#### Things to do:
• 1. In the passage on Canadian banking accountability, what total in losses and writedowns did Canada's big banks report for 2008?
• 2. Extend the passage on Canadian banking accountability, starting after its final sentence.

#### Page text:
Financial service industry customers and investors are currently gouged with extra charges that companies in the industry use to pay their more than $400 million annual costs for industry advocacy efforts (advertising, lobbying, political donations and gifts).  The most effective way for the federal government to balance the marketplace is to implement the pamphlet method to give customers and investors an easy way to fund their own advocacy watchdog groups.

Canada’s big banks reported a total of more than $16 billion dollars in losses and writedowns in 2008 mainly because of their irresponsibly risky investments, and so these measures are needed more than ever to stop the banks from hiking rates and fees, and cut lending and services, to recoup their self-inflicted losses in the future.

"No corporation has a right to gouge or unjustifiably cut services, especially when providing an essential service such as banking or trying to recoup self-inflicted losses like the banks suffered from, but the Conservative government is continuing the negligence of past federal governments by subsidizing the big banks and other financial institutions with hundreds of billions of taxpayer dollars while failing to effectively require them to maintain loans to creditworthy customers and serve everyone fairly and well at fair prices, and to lend and invest responsibly," said Conacher.

"The best thing the federal government can do to help the Canadian economy overall is to ensure effective, ongoing financial services industry accountability by requiring banks to prove their loan and investment interest rates and charges are fair, by auditing bank lending and competition levels in communities across Canada and, as recommended by the 1998 MacKay Task Force and House and Senate committees, by requiring financial and investment companies to distribute a pamphlet in their mailings to customers and investors that invites them to join a citizen watchdog group to watch over the financial industry and federal government," said Conacher.  "At little or no cost to the federal government or the financial services industry, consumers and investors across Canada can be given a very easy way to band together to help and protect themselves through forming and funding their own watchdog groups."

(Rows from a dataset)
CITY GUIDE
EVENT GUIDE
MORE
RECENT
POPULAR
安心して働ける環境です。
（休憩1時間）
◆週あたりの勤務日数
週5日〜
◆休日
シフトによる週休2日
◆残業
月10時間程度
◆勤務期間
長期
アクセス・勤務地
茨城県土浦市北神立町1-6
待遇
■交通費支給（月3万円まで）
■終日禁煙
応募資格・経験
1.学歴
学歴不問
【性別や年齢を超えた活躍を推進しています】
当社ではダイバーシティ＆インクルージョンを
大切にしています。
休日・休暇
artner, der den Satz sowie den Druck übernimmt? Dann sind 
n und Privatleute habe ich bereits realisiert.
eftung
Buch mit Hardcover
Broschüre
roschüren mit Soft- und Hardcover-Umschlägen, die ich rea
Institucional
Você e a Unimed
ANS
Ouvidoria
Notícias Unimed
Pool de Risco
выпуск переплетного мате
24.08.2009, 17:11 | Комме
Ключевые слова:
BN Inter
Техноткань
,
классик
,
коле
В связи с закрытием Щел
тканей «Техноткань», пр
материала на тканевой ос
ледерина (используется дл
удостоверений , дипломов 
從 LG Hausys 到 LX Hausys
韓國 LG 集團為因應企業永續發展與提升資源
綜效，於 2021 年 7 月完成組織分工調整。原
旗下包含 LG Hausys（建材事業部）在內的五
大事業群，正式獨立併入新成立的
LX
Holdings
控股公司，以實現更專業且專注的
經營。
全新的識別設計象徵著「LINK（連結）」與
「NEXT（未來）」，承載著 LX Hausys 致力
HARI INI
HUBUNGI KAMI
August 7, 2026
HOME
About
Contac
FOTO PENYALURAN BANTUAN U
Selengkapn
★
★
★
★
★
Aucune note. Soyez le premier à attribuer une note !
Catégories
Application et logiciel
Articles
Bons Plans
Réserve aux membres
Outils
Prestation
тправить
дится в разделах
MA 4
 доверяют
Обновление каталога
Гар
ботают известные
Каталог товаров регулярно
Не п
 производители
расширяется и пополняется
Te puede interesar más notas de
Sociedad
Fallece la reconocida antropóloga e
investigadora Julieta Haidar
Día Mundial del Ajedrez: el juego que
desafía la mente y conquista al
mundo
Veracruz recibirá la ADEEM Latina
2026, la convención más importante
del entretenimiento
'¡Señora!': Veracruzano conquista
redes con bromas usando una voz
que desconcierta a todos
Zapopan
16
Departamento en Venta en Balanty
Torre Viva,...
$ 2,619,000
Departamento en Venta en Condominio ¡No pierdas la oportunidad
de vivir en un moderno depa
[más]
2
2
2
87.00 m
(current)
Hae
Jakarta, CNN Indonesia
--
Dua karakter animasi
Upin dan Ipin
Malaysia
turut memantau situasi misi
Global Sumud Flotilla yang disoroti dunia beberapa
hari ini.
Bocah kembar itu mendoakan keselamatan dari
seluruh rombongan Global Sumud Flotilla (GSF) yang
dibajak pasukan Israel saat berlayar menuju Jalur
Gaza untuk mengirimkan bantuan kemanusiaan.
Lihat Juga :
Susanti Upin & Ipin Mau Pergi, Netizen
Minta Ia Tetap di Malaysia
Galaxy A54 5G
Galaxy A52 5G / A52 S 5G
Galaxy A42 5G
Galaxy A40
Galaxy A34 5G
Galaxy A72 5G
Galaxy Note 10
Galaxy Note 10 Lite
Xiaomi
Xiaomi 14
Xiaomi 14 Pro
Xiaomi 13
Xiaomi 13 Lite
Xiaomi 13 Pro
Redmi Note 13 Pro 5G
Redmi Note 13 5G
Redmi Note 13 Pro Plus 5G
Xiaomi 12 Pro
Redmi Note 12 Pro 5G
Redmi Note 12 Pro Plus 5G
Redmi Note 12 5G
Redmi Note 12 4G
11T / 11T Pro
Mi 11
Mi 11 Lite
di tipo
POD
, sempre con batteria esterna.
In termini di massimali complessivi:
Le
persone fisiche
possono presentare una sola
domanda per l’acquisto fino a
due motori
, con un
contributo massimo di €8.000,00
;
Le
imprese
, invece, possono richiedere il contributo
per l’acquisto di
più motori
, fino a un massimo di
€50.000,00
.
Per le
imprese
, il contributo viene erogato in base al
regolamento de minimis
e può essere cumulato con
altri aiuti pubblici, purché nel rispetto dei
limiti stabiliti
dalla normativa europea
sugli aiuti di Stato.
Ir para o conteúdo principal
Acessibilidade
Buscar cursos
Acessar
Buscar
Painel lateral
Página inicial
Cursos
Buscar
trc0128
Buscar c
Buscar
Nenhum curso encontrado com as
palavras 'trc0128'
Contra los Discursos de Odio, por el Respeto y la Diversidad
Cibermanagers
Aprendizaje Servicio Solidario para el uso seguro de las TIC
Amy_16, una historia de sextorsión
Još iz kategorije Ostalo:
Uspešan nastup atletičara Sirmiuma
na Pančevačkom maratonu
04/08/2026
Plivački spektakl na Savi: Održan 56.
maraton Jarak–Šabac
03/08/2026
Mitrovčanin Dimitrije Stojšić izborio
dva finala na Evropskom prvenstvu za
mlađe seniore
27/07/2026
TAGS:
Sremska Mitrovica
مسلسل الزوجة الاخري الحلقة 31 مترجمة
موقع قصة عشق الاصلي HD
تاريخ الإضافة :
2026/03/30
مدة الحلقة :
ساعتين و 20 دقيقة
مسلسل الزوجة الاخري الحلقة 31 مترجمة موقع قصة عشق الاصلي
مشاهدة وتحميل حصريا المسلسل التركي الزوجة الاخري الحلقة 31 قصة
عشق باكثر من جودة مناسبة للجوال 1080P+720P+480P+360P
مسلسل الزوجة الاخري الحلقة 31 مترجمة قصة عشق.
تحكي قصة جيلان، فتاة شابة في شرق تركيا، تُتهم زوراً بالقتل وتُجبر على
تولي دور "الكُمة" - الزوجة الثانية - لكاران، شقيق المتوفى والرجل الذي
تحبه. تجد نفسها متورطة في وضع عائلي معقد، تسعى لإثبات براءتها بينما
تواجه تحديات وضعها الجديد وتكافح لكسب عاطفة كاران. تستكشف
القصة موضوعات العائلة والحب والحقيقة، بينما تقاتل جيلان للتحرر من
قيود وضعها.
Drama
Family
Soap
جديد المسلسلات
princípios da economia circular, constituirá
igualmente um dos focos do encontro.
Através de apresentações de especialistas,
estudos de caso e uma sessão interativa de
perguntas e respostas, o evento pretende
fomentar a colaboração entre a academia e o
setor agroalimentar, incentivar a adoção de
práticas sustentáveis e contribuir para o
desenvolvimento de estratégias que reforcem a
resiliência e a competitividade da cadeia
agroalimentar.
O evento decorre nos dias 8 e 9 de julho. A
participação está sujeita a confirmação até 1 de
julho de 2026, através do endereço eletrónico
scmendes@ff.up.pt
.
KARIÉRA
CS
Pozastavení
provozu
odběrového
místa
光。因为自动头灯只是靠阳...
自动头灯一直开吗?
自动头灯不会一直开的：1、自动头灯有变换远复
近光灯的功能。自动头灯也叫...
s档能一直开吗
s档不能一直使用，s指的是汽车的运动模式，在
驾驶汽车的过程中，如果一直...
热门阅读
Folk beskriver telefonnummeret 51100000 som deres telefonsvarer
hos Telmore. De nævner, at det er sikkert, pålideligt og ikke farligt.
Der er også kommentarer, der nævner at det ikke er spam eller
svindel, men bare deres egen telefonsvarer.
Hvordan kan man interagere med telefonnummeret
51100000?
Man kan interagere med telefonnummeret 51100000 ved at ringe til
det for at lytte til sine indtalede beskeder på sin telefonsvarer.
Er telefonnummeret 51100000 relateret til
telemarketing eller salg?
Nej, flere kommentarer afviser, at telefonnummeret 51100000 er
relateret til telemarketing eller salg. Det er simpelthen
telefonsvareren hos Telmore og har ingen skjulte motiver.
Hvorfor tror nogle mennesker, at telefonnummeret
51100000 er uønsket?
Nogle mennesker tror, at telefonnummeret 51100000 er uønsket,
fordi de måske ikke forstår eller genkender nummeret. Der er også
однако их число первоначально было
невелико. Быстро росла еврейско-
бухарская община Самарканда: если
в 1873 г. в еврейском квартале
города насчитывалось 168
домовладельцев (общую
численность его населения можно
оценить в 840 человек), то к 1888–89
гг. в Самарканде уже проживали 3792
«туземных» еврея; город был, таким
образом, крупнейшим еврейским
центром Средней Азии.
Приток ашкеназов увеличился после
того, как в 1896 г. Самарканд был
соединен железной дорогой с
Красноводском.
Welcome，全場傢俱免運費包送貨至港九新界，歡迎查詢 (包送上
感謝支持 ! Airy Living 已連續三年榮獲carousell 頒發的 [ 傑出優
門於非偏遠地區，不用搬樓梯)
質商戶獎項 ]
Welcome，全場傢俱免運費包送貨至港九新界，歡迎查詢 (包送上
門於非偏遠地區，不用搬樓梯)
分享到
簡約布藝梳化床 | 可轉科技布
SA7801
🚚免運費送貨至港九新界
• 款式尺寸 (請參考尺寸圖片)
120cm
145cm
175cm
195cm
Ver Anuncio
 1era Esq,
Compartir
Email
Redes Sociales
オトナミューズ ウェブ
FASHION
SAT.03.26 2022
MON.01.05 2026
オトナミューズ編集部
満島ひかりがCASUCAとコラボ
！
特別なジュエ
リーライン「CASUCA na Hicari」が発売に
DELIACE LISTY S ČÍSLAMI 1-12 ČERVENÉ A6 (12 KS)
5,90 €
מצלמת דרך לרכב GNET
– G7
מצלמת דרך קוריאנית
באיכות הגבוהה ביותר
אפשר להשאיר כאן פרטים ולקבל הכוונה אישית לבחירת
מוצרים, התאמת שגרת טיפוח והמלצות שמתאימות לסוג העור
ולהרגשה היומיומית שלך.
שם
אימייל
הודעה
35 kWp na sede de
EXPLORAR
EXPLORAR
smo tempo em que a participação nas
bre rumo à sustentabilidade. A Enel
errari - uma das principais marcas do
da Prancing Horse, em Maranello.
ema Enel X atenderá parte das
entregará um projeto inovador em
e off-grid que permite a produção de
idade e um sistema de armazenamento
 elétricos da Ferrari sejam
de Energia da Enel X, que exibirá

#### Answers for each item:
• 1. More than $16 billion.

• 2.
The CCRC proposes first that the federal government empower and mandate the Financial Consumer Agency of Canada (FCAC) to examine for at least the past 10 years, and annually in the future, the levels of profit of the credit card and basic consumer and small business loan divisions of the banks and other federally regulated companies, as well as profits from basic banking service charges.
The FCAC would keep key company information confidential, reporting only the profit margin for these divisions of each company.  If the FCAC found excessive profits (above the corporate average of 15-20 percent), the public would know, and likely that pressure alone would cause interest rates and service charges to drop.  (To see details about this proposal, click here)

Second, the federal government must order the Competition Bureau to audit the lending records of the banks (by tracking number of applications, number of approvals/rejections, and number of called loans in all consumer and small and medium-sized business loan categories), and to evaluate the actual level of basic banking service competition in communities across Canada, for the past 10 years.
Third, the federal government must require the banks and other federally regulated financial institutions to enclose twice each year in their mailings to customers a one-page pamphlet that invites them to join a financial consumer watchdog group.  The federal government must also do the same for all federally incorporated companies, requiring them to enclose a one-page pamphlet in their annual mailing to individual shareholders that invites them to join an investor watchdog group.  This method has been used successfully in four states in the U.S. to form broad-based, self-sustaining watchdog groups for utilities. (To see details about this proposal, click here)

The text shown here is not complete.